The Fund’s 10 priorities for action by commissioners are:

- active support for self-management: this can be viewed as a portfolio of techniques and tools to help patients choose healthy behaviours and also a fundamental transformation of the patient-caregiver relationship into a collaborative partnership;

- primary prevention: taking action to reduce the incidence of disease and health problems within the population, either through universal measures that reduce lifestyle risks and their causes or by targeting high-risk groups;

- secondary prevention: systematically detecting the early stages of disease and intervening before full symptoms develop - for example, prescribing statins to reduce cholesterol and taking measures to reduce high blood pressure;

- managing ambulatory care-sensitive conditions (ACS): for these chronic conditions – which include congestive heart failure, diabetes, asthma, angina, epilepsy and hypertension - acute exacerbations can be prevented and the need for hospital admission reduced through: - active management, such as vaccination; - better self-management, disease management or care management; or - lifestyle interventions;

- improving the management of patients with both mental and physical health needs with a more integrated response, in particular supporting people with common mental health problems such as depression or anxiety alongside a physical long-term condition;

- care co-ordination through integrated health and social care teams: creating patient-centred care that is more coordinated across care settings and over time, particularly for patients with long-term chronic and medically complex conditions who may find it difficult to navigate fragmented health care systems;

- improving primary care management of end-of-life care: particularly coordination of care, continuity, quality of communication and the provision of bereavement care;

- medicines management, which supports better and more cost-effective prescribing in primary care, as well as helping patients manage their medications better. Good medicines management can help to reduce the likelihood of medication errors and, therefore, patient harm;

- managing elective activity-referral quality: managing planned hospital activity by systematically reviewing and auditing referrals, with a view to benchmarking against other practices and improving referral quality, and by ensuring patients are fully involved in decision-making; and

- managing urgent and emergency activity: developing an integrated approach to urgent and emergency care - particularly emergency medical admissions to hospital - involving hospital, community, primary and ambulance services through joint service planning and sharing of clinical information across different agencies.

The Fund authors point out that a notable feature of these 10 priorities is the degree to which they call for change within primary care and the way in which primary care relates to the rest of the system.

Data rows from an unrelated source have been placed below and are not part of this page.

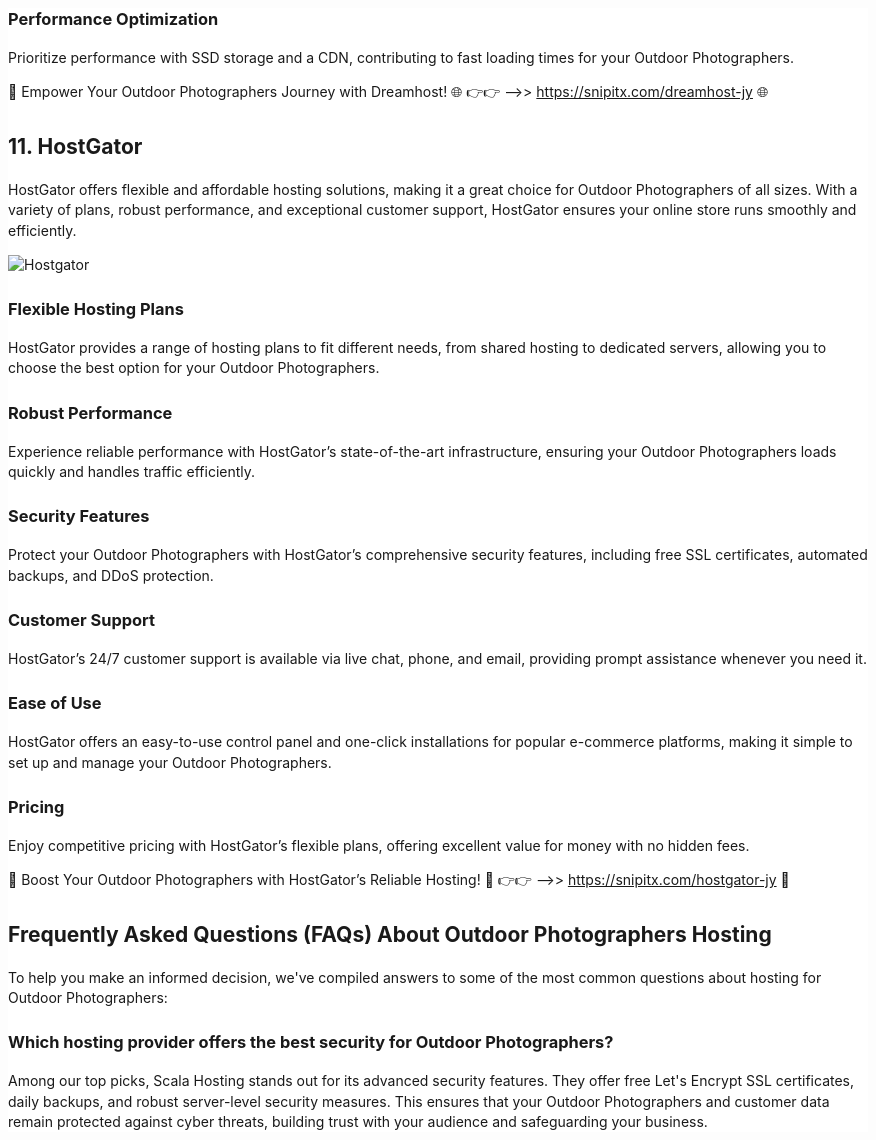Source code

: ### Performance Optimization
Prioritize performance with SSD storage and a CDN, contributing to fast loading times for your Outdoor Photographers.

🚀 Empower Your Outdoor Photographers Journey with Dreamhost! 🌐
👉👉 -->> https://snipitx.com/dreamhost-jy 🌐

## 11. HostGator

HostGator offers flexible and affordable hosting solutions, making it a great choice for Outdoor Photographers of all sizes. With a variety of plans, robust performance, and exceptional customer support, HostGator ensures your online store runs smoothly and efficiently.

![Hostgator](https://i.imgur.com/SNC0dSu.jpeg "Hostgator Hosting")

### Flexible Hosting Plans
HostGator provides a range of hosting plans to fit different needs, from shared hosting to dedicated servers, allowing you to choose the best option for your Outdoor Photographers.

### Robust Performance
Experience reliable performance with HostGator’s state-of-the-art infrastructure, ensuring your Outdoor Photographers loads quickly and handles traffic efficiently.

### Security Features
Protect your Outdoor Photographers with HostGator’s comprehensive security features, including free SSL certificates, automated backups, and DDoS protection.

### Customer Support
HostGator’s 24/7 customer support is available via live chat, phone, and email, providing prompt assistance whenever you need it.

### Ease of Use
HostGator offers an easy-to-use control panel and one-click installations for popular e-commerce platforms, making it simple to set up and manage your Outdoor Photographers.

### Pricing
Enjoy competitive pricing with HostGator’s flexible plans, offering excellent value for money with no hidden fees.

🌟 Boost Your Outdoor Photographers with HostGator’s Reliable Hosting! 🚀
👉👉 -->> https://snipitx.com/hostgator-jy 🚀

## Frequently Asked Questions (FAQs) About Outdoor Photographers Hosting

To help you make an informed decision, we've compiled answers to some of the most common questions about hosting for Outdoor Photographers:

### Which hosting provider offers the best security for Outdoor Photographers? 
Among our top picks, Scala Hosting stands out for its advanced security features. They offer free Let's Encrypt SSL certificates, daily backups, and robust server-level security measures. This ensures that your Outdoor Photographers and customer data remain protected against cyber threats, building trust with your audience and safeguarding your business.
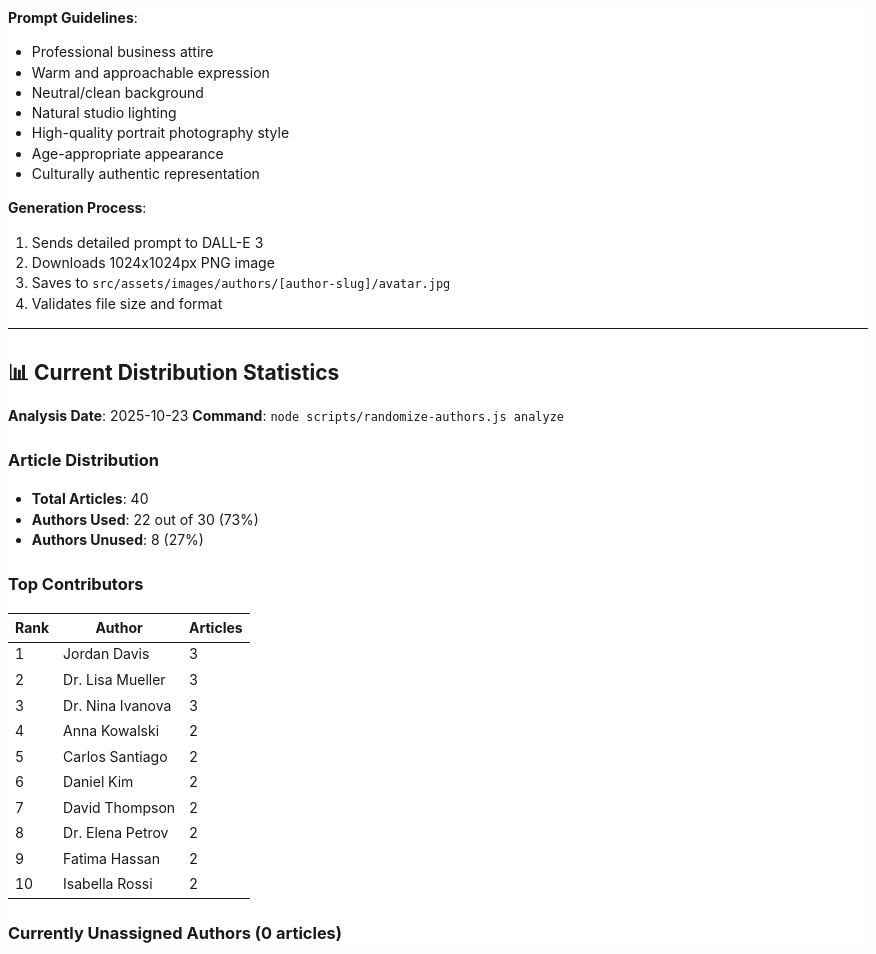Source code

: **Prompt Guidelines**:
- Professional business attire
- Warm and approachable expression
- Neutral/clean background
- Natural studio lighting
- High-quality portrait photography style
- Age-appropriate appearance
- Culturally authentic representation

**Generation Process**:
1. Sends detailed prompt to DALL-E 3
2. Downloads 1024x1024px PNG image
3. Saves to `src/assets/images/authors/[author-slug]/avatar.jpg`
4. Validates file size and format

---

## 📊 Current Distribution Statistics

**Analysis Date**: 2025-10-23
**Command**: `node scripts/randomize-authors.js analyze`

### **Article Distribution**

- **Total Articles**: 40
- **Authors Used**: 22 out of 30 (73%)
- **Authors Unused**: 8 (27%)

### **Top Contributors**

| Rank | Author | Articles |
|------|--------|----------|
| 1 | Jordan Davis | 3 |
| 2 | Dr. Lisa Mueller | 3 |
| 3 | Dr. Nina Ivanova | 3 |
| 4 | Anna Kowalski | 2 |
| 5 | Carlos Santiago | 2 |
| 6 | Daniel Kim | 2 |
| 7 | David Thompson | 2 |
| 8 | Dr. Elena Petrov | 2 |
| 9 | Fatima Hassan | 2 |
| 10 | Isabella Rossi | 2 |

### **Currently Unassigned Authors** (0 articles)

They also note several common themes across the priorities. It is clear, they say, that commissioners need to help drive:
- more systematic and proactive management of chronic disease: this will improve health outcomes, reduce inappropriate use of hospitals and have a significant impact on health inequalities;
- empowerment of patients - arguably the greatest untapped resource within the NHS;
- a population-based approach to commissioning: a key challenge for commissioners is to direct resources to the patients with greatest need and reverse the "inverse care law." Clinicians involved in CCGs will need to shift their focus from the patients that present most frequently in their practice to the wider population which they now serve; and
- more integrated models of care, from virtual integration through shared protocols to integrated teams and, in some cases, shared budgets and organisational integration.